Peroxyacetic acid (Peracetic Acid, PAA; CH3CO3H) is a sanitizing agent widely used in the food and brewing industries and increasingly in the wine industry for its ability to efficiently kill microbes and sanitize surfaces “on contact” (Orth 1998). Despite its killing power against microbes, tank rinsing following sanitation is not required (Heritage Systems 2005) as the diluted concentrations (2.5-15%) at which it is used leaves low residual PAA (3-5 ppm), found harmless to human consumption (Orth 1998), and breaks down to form acetic acid, oxygen, and water (Kramer 1997). The mechanism of microbicide is through the formation of hydroxyl radicals, which rapidly oxidize a variety of organic materials, including lipids, ionic protein bonds, sulfhydryl groups, and cysteine disulfide bonds (disrupting protein structure), killing cells with ruthless efficiency even at low concentrations; this is the same oxidative antimicrobial mechanism exhibited by hydrogen peroxide, but PAA has a much higher oxidative capacity at much lower concentrations (Heritage Systems 2005). As such, it displays efficient killing capacity against gram-positive and gram-negative bacteria, yeasts, molds, and algae (Kramer 1997) at a broad temperature (≥ 34˚F) and pH range (≤ pH 8.5) (Heritage Systems). It diminishes these populations within one minute of contact (Kim et al. 2007), but is less effective at depleting bacterial biofilms on contact without prior cleaning (Rossoni and Gaylarde 2000). Claims are made both ways as to whether acetic acid formed by the breakdown of PAA is at concentrations significant to influence the acetate concentration of wine contacting unrinsed surfaces sterilized with PAA (Heritage Systems 2005).
Application in Wine:
PAA is gaining popularity as a sanitizing agent in the wine industry for its broad microbicidal capacity, and rapid, on-contact efficacy under a range of conditions. It can be used to sanitize a range of surfaces and equipment, including tanks, pumps, lines, and filters (Orth 1998), and is non-corrosive to stainless steel at the dilute usage concentrations. Moreover, it is a non-chlorinated cleaning agent, so will not form trichloroanisole (TCA; “cork taint”), which is formed through chlorine–phenol reactivity and enymatic conversion by molds, and also will not add salinity to process water, causing waste disposal problems, and therefore does not carry many of the problems posed by other sanitizing agents, such as trisodium phosphate (TSP) (Heritage Systems, 2005).

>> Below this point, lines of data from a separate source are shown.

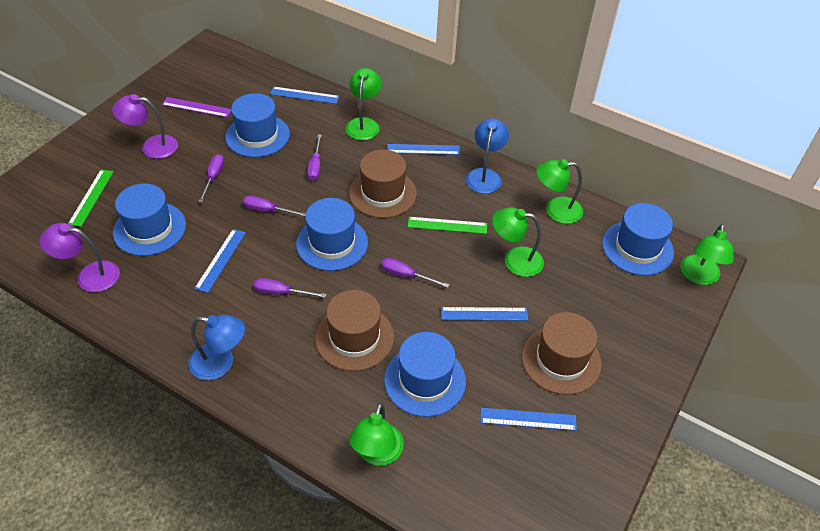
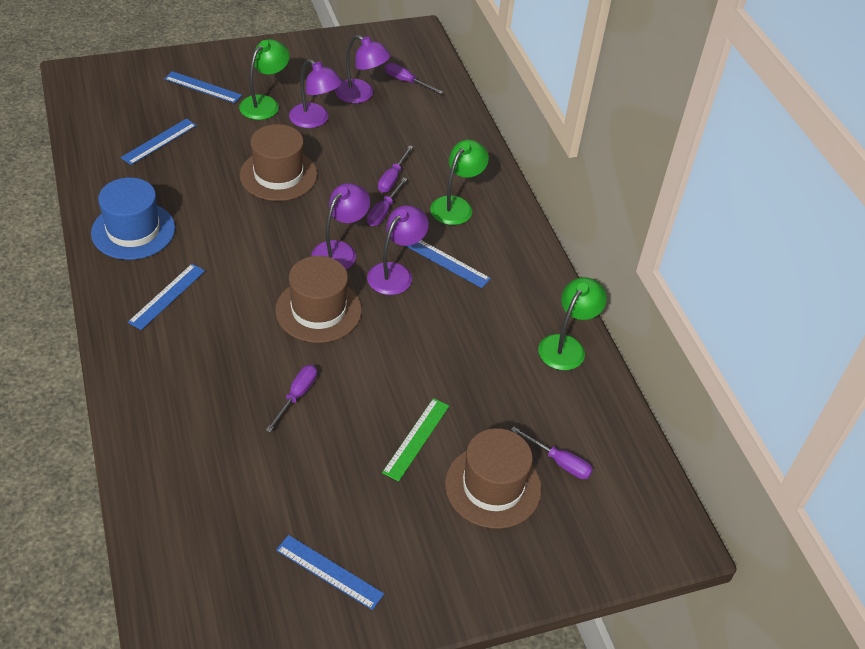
blue hat: [113,183,186,256] [225,93,290,157] [296,198,368,271] [384,332,466,417] [602,203,674,276] = 5 -> [91,177,175,260] = 1
blue lamp: [188,314,245,380] [466,118,509,194] = 2 -> none = 0
green lamp: [346,68,382,140] [349,403,404,466] [492,207,544,277] [536,159,583,224] [681,224,734,285] = 5 -> [239,39,290,120] [430,140,489,225] [538,277,607,370] = 3
green ruler: [68,170,114,227] [408,217,487,234] = 2 -> [382,398,449,481] = 1
purple lamp: [40,223,120,292] [112,94,178,159] = 2 -> [289,59,342,128] [312,183,370,269] [335,35,391,103] [367,205,429,295] = 4
purple ruler: [162,97,231,117] = 1 -> none = 0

- Heritage Systems. 2005. Advantages of Using Peroxyacetic Acid (PAA) in Winery Sanitation Operations [Technical Product Information]. Napa, CA: Heritage Systems, Inc.
- Kim H, Ryu JH, Beuchat L. 2007. Effectiveness of Disinfectants in Killing Enterobacter sakazakii in Suspension, Dried on the Surface of Stainless Steel, and in a Biofilm. Applied and Environmental Microbiology 73(4):1256-1265.
- Kramer JF. 1997. Peracetic acid: A new biocide for industrial water applications. Materials Performance 36 (8):42-50.
- Orth R. 1998. The importance of disinfection for the hygiene in the dairy and beverage production. International Biodeterioration & Biodegradation 41:201-208.
- Rossoni EMM, Gaylarde CC. 2000. Comparison of sodium hypochlorite and peracetic acid as sanitizing agents for stainless steel food processing surfaces using epifluorescence microscopy. International Journal of Food Microbiology61: 81-85.